For “AI” in particular, I don’t think this is a particularly hard argument to make. The copyright one is the most obvious and currently strongest argument for banning LLMs, and one which (IMO) ought to apply across the board to basically anything; but there are plenty of others one could make without bringing “politics” into it. I once made another such argument on the forums here when asked about using “AI” to write the monthly reports (post). I think there are a number of others that could be made based on the project’s philosophies and principles, for that matter.
But of course sometimes “politics” is simply unavoidable. If there was some matter related to the project’s culture that the development team had reached a consensus on, but which wasn’t somehow derivable from the project’s established philosophies and principles, then I suspect we would find some new principle to lay down about whatever that thing was. And what would the process of hashing out that principle be, if not “political”? Where would it come from, if not our own principles and beliefs, and likely the very same ones which, in our ‘personal lives’, feed our political beliefs and actions?

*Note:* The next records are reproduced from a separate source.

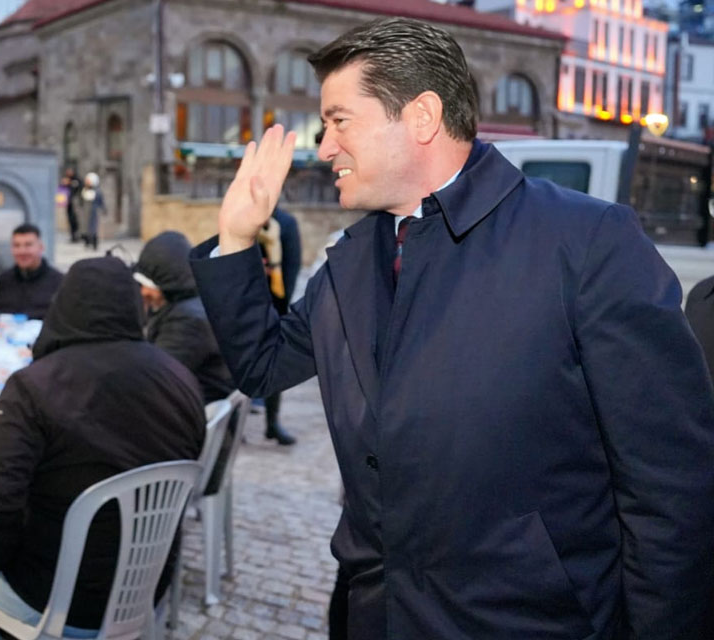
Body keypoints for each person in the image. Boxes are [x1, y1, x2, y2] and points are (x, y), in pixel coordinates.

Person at [190, 18, 714, 638]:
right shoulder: (351, 262)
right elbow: (262, 365)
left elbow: (670, 490)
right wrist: (236, 238)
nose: (323, 146)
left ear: (420, 116)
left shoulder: (586, 242)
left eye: (339, 120)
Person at [0, 257, 205, 640]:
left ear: (63, 306)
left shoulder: (35, 386)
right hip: (146, 586)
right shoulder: (179, 378)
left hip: (59, 595)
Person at [133, 231, 233, 404]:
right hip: (193, 398)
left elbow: (155, 378)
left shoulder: (188, 322)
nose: (143, 292)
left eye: (147, 285)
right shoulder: (192, 301)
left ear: (168, 284)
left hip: (192, 409)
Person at [256, 209, 302, 445]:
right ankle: (233, 420)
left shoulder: (285, 223)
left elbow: (291, 266)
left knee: (273, 362)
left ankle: (272, 423)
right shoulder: (242, 218)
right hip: (244, 300)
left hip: (274, 303)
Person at [0, 224, 63, 320]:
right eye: (16, 245)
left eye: (28, 245)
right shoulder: (3, 280)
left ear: (41, 247)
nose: (22, 251)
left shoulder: (59, 282)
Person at [79, 172, 103, 250]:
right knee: (85, 227)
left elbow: (100, 201)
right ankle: (87, 242)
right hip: (86, 212)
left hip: (94, 212)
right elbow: (82, 200)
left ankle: (94, 243)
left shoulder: (97, 191)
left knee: (93, 228)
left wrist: (103, 209)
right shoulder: (85, 189)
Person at [59, 167, 82, 243]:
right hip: (68, 204)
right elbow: (61, 189)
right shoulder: (66, 180)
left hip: (76, 204)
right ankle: (72, 236)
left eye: (70, 171)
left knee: (76, 220)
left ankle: (77, 236)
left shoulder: (76, 180)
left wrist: (71, 183)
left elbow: (79, 187)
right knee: (70, 220)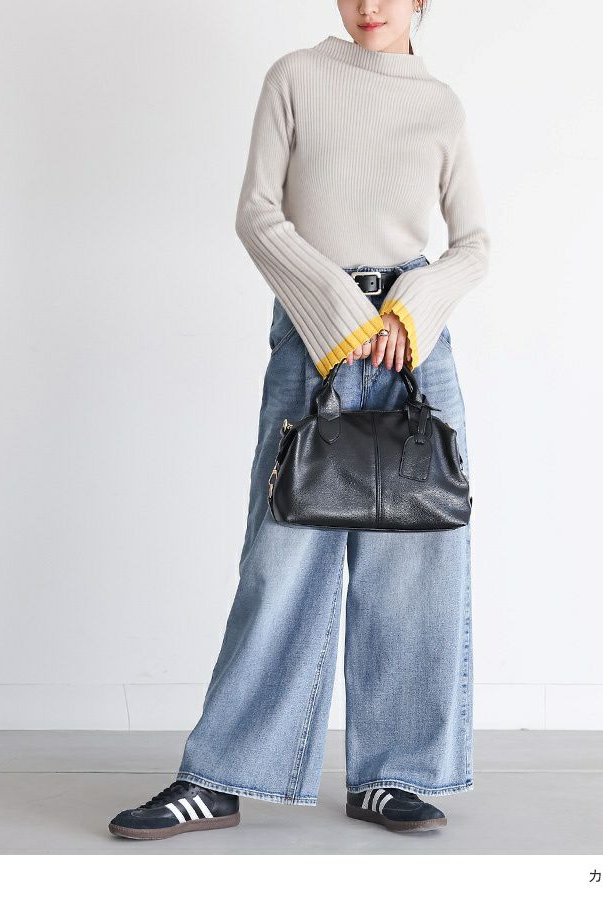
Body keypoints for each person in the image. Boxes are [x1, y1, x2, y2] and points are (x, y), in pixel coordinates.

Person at [109, 0, 490, 840]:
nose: (370, 4)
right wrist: (340, 315)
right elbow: (258, 214)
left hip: (414, 349)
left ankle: (393, 776)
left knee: (417, 567)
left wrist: (409, 311)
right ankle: (219, 779)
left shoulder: (440, 105)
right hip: (316, 340)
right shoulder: (297, 77)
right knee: (280, 563)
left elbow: (474, 245)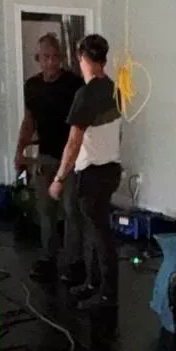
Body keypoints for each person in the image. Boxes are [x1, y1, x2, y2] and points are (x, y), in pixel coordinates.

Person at [50, 33, 122, 311]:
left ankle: (107, 295)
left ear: (83, 59)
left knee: (101, 235)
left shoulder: (86, 94)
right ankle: (94, 284)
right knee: (95, 231)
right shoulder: (112, 88)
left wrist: (58, 179)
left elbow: (73, 142)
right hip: (110, 169)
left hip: (93, 173)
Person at [14, 32, 82, 279]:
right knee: (45, 209)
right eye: (46, 57)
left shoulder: (74, 84)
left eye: (55, 57)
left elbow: (82, 124)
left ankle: (75, 262)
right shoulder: (32, 86)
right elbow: (29, 120)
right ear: (38, 58)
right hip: (45, 156)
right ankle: (48, 257)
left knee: (71, 209)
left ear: (61, 58)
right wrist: (19, 150)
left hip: (71, 157)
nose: (51, 62)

Those sorts of arguments, though, tend to be quite messy and often have rather ugly fallout. And so, when at all possible, it’s best to try and see if one can find clear “non-political” justifications for the things one wants to do, because more often than not, if it really is a good thing for the project, there’ll be ways to justify it that aren’t so controversial, or maybe even controversial at all. Or maybe even in the process of trying to formulate a “political” idea in a “non-political” way, the idea itself is shown to be flawed, and so you wind up finding a better one.

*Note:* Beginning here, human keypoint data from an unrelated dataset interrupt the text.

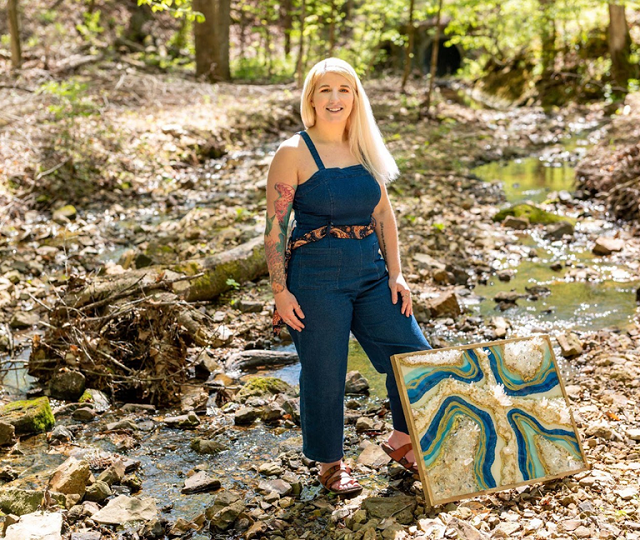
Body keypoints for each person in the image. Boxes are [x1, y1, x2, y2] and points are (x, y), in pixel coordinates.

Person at [263, 57, 432, 496]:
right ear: (311, 98)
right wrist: (280, 293)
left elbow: (383, 215)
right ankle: (330, 463)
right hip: (315, 277)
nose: (335, 98)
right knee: (325, 370)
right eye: (326, 90)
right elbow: (275, 228)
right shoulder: (293, 152)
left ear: (356, 97)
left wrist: (398, 274)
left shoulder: (364, 147)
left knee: (412, 351)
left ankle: (401, 438)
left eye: (345, 89)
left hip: (372, 274)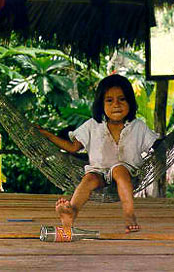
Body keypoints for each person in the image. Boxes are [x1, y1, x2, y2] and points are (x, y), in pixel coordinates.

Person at [38, 74, 160, 233]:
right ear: (101, 104)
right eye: (109, 100)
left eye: (122, 99)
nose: (116, 104)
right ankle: (71, 212)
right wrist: (47, 135)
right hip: (99, 171)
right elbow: (73, 147)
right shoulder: (92, 126)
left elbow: (159, 145)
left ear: (130, 102)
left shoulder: (138, 126)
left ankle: (129, 215)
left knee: (119, 170)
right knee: (89, 179)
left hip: (128, 172)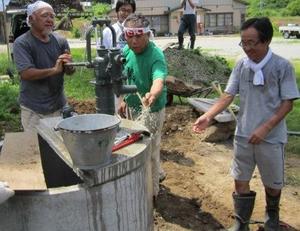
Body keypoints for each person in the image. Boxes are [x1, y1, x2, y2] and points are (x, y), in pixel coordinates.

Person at [192, 17, 299, 231]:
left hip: (271, 138)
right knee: (240, 180)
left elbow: (288, 104)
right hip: (243, 136)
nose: (247, 48)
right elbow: (228, 95)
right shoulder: (241, 65)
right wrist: (209, 116)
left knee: (273, 183)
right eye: (243, 42)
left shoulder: (281, 66)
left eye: (252, 43)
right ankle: (241, 224)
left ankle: (272, 221)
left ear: (267, 41)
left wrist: (266, 128)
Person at [118, 14, 168, 199]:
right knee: (133, 145)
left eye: (139, 36)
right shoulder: (126, 51)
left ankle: (152, 193)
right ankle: (139, 180)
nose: (134, 41)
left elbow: (159, 77)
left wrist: (153, 94)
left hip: (151, 110)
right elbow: (125, 76)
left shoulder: (155, 55)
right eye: (130, 36)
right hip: (131, 107)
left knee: (150, 151)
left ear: (148, 35)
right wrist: (123, 99)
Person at [13, 1, 75, 131]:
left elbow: (69, 71)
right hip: (34, 109)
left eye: (52, 16)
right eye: (45, 15)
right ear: (31, 19)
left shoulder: (60, 41)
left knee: (62, 145)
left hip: (59, 105)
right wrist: (54, 70)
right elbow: (26, 73)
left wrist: (69, 66)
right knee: (36, 147)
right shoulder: (22, 43)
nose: (49, 20)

You are posting this message on a forum about a project that exists at all because a bunch of people wanted an operating system that was extremely niche at best to live on. If we were the sort of people who capitulated to the majority, we would have all given up and switched to Linux a long time ago. (Or Windows, depending on which majority we’re talking about.)

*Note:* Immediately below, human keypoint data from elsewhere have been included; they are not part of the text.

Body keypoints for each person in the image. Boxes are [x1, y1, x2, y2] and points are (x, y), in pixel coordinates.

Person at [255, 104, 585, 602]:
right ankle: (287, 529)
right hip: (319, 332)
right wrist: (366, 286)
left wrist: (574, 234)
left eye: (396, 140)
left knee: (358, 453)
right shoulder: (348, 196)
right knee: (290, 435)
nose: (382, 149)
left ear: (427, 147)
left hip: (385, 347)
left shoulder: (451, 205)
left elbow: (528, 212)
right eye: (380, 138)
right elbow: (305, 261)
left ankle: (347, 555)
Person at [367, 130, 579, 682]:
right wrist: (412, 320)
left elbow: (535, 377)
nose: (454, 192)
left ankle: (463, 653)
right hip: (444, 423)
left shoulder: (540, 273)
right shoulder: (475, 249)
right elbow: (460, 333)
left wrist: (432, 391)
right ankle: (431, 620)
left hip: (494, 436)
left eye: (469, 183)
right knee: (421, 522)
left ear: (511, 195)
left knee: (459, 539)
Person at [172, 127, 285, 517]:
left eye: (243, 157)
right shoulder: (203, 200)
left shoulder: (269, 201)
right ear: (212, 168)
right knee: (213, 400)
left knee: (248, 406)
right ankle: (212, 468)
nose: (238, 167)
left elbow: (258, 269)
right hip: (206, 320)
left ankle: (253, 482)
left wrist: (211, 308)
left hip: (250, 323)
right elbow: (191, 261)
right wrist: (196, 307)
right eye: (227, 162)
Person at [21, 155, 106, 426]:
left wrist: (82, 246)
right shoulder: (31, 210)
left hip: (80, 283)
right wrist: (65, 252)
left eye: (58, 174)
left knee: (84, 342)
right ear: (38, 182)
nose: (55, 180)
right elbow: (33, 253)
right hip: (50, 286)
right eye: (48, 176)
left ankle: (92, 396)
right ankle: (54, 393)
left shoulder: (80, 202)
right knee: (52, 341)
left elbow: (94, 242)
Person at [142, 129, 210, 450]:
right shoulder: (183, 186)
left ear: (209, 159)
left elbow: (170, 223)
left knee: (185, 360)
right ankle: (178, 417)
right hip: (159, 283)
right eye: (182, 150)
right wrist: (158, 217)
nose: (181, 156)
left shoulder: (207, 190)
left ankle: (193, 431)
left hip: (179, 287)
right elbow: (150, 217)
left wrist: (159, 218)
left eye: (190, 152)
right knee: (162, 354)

Obviously we are a tiny project and are in no way capable of “stopping” trends. But we very much can, have, and do “buck” them. I don’t see any reason we can’t continue to buck this trend, indefinitely.
Finding precedence with a pattern-matching algorithm is useful if you’re looking for a target of innovation. Anything else to do with compute infrastructure is mostly hardware and driver support.
I dont believe it, all that can be fixed.
Please explain how you’d solve each of the arguments I mentioned.
I honestly don’t think it can be fixed,instead I think the technology is flawed by design.
Yes. Already so. Any developer using any tool that analyzes, compiles, profiles, debugs, or searches code, a website, or document is using a form of AI..
The problem is when the output from an AI-assistant is not of your own work but from external resources (aka books of knowledge, databases, or knowledge bases). What happens is people repost things straight from another source and it may get mistaken as their own words, hanidwork, or code - without proper referencing to the true source.. Usually, done for self-credit, self-enhancement, or profiteering. Also, the inherent human nature of laziness in trustful use of automated toolis without careful inspection and/or review.